Content starts

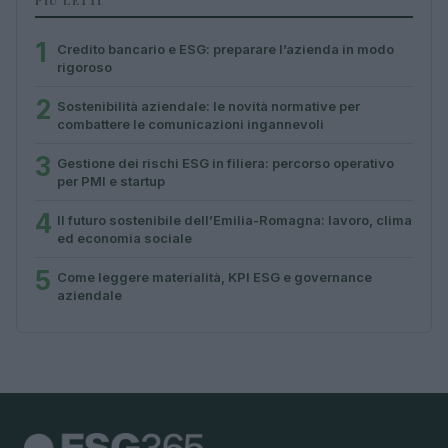
PIÙ LETTI
1
Credito bancario e ESG: preparare l’azienda in modo
rigoroso
2
Sostenibilità aziendale: le novità normative per
combattere le comunicazioni ingannevoli
3
Gestione dei rischi ESG in filiera: percorso operativo
per PMI e startup
4
Il futuro sostenibile dell’Emilia-Romagna: lavoro, clima
ed economia sociale
5
Come leggere materialità, KPI ESG e governance
aziendale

Content ends

## WORK INSTRUCTIONS
Pick out every line in the rows above that contains the word "aziendale" and copy each of those lines. Letter case matters.

## YOUR SOLUTION
Sostenibilità aziendale: le novità normative per
aziendale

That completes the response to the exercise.